Wenn ich noch ei­ne hal­be Se­kun­de ge­zö­gert hät­te, die Quel­le des Un­heils zu be­sei­ti­gen, hät­te er ent­we­der mich er­schos­sen oder wir hät­ten ihn und sei­ne Be­glei­ter tö­ten müs­sen.

»Traue nie ei­nem Hyp­no«, sag­te Han­ni­bal er­schöpft. »Nie, ver­stehst du! Okay, ich wer­de den Schiffs­be­sat­zun­gen jetzt klar­ma­chen, daß wir ih­re Kom­man­dan­ten er­schos­sen ha­ben, weil sie dich er­mor­den woll­ten. Das er­klärt auch un­se­ren Feu­er­über­fall auf die bei­den Schif­fe. Es war halt ei­ne Be­stra­fungs­ak­ti­on. Mit der Hin­rich­tung der bei­den Übel­tä­ter hat­te Tu­ma­dschin Khan, sei­ner be­son­de­ren Vor­lie­be ent­spre­chend, so lan­ge ge­war­tet, bis sämt­li­che Or­ghs zu­se­hen konn­ten. Ich hal­te das für ei­ne gu­te und lo­gisch fun­dier­te Er­klä­rung. Ein­ver­stan­den?«

Ich nick­te nur. Ja, ich war ein­ver­stan­den. Jetzt hat­te ich al­so Al­li­sons For­de­rung doch er­füllt!

Tan­ca­noc um­arm­te mich.

»Freund«, flüs­ter­te er rauh. »Freund, bei­na­he hät­te ich Sie er­schos­sen. Ich konn­te nichts da­für.«

Wir gin­gen. Das Fest war zu En­de. Der Ein­satz »Mars­ver­sor­ger AL­PHA-VI« eben­falls.

Wir hat­ten die Freund­schaft ei­nes großen und uns tech­nisch weit über­le­ge­nen Vol­kes er­run­gen. Das war sehr viel wert.
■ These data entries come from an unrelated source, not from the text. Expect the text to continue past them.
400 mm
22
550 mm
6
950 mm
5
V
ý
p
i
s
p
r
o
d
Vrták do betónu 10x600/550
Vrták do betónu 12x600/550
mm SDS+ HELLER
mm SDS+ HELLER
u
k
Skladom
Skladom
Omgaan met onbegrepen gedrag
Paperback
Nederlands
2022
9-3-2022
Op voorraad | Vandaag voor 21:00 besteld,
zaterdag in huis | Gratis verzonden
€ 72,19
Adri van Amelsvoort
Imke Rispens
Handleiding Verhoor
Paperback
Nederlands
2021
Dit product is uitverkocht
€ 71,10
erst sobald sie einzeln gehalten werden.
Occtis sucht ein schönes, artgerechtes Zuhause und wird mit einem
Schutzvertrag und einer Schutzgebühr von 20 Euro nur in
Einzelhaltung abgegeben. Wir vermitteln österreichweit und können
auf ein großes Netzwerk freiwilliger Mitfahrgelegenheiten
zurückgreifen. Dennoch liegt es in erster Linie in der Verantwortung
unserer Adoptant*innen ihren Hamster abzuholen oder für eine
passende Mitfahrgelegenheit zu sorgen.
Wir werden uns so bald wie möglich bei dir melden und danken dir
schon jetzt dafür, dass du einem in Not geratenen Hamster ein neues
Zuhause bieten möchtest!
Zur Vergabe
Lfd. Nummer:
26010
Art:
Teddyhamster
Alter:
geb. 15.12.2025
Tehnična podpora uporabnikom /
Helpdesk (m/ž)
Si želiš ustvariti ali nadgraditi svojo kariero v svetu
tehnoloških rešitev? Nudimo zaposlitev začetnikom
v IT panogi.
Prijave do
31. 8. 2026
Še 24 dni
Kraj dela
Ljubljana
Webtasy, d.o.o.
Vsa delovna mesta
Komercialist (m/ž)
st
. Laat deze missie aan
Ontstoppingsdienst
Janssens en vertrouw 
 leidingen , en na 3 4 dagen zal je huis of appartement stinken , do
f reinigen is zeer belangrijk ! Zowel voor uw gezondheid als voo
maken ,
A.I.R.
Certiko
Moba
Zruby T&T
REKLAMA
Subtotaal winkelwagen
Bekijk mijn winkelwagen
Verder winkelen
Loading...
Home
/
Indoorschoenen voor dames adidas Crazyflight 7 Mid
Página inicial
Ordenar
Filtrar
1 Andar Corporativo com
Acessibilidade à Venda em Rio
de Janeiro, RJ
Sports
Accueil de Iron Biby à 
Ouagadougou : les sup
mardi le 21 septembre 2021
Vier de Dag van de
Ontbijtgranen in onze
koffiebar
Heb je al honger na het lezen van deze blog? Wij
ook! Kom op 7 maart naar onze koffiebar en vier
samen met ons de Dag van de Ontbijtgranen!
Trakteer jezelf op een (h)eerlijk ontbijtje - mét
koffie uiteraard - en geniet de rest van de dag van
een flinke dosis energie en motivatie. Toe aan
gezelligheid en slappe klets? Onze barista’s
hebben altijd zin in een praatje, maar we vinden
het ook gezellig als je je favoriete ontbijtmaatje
Ich nahm mir vor, al­les zu tun, um die­sen eben erst ge­knüpf­ten Kon­takt so zu ver­tie­fen, daß es zwi­schen Ye­do­ce­ko­nern und Men­schen auf kei­nen Fall je­mals zu Miß­ver­ständ­nis­sen kom­men konn­te.

Vor­erst gab es für uns nur ein Ziel: die Be­sei­ti­gung der von den Hyp­nos aus­ge­hen­den Ge­fahr.